**Required work**
Return all of the rows below verbatim, with every line kept in its original order.

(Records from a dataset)
Start of Block

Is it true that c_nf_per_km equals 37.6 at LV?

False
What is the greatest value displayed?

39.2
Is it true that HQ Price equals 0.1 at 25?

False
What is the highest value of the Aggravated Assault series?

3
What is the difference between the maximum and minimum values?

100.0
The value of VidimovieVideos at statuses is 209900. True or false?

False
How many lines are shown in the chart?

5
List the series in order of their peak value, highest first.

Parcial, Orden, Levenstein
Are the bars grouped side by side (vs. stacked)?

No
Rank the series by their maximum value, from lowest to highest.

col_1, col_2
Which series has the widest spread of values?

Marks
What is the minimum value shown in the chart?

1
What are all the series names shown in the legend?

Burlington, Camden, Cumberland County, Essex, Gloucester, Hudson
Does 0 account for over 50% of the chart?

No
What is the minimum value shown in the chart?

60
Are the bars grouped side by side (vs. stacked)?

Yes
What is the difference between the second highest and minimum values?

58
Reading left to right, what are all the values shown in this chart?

End of Block

**Expected output**
Is it true that c_nf_per_km equals 37.6 at LV?

False
What is the greatest value displayed?

39.2
Is it true that HQ Price equals 0.1 at 25?

False
What is the highest value of the Aggravated Assault series?

3
What is the difference between the maximum and minimum values?

100.0
The value of VidimovieVideos at statuses is 209900. True or false?

False
How many lines are shown in the chart?

5
List the series in order of their peak value, highest first.

Parcial, Orden, Levenstein
Are the bars grouped side by side (vs. stacked)?

No
Rank the series by their maximum value, from lowest to highest.

col_1, col_2
Which series has the widest spread of values?

Marks
What is the minimum value shown in the chart?

1
What are all the series names shown in the legend?

Burlington, Camden, Cumberland County, Essex, Gloucester, Hudson
Does 0 account for over 50% of the chart?

No
What is the minimum value shown in the chart?

60
Are the bars grouped side by side (vs. stacked)?

Yes
What is the difference between the second highest and minimum values?

58
Reading left to right, what are all the values shown in this chart?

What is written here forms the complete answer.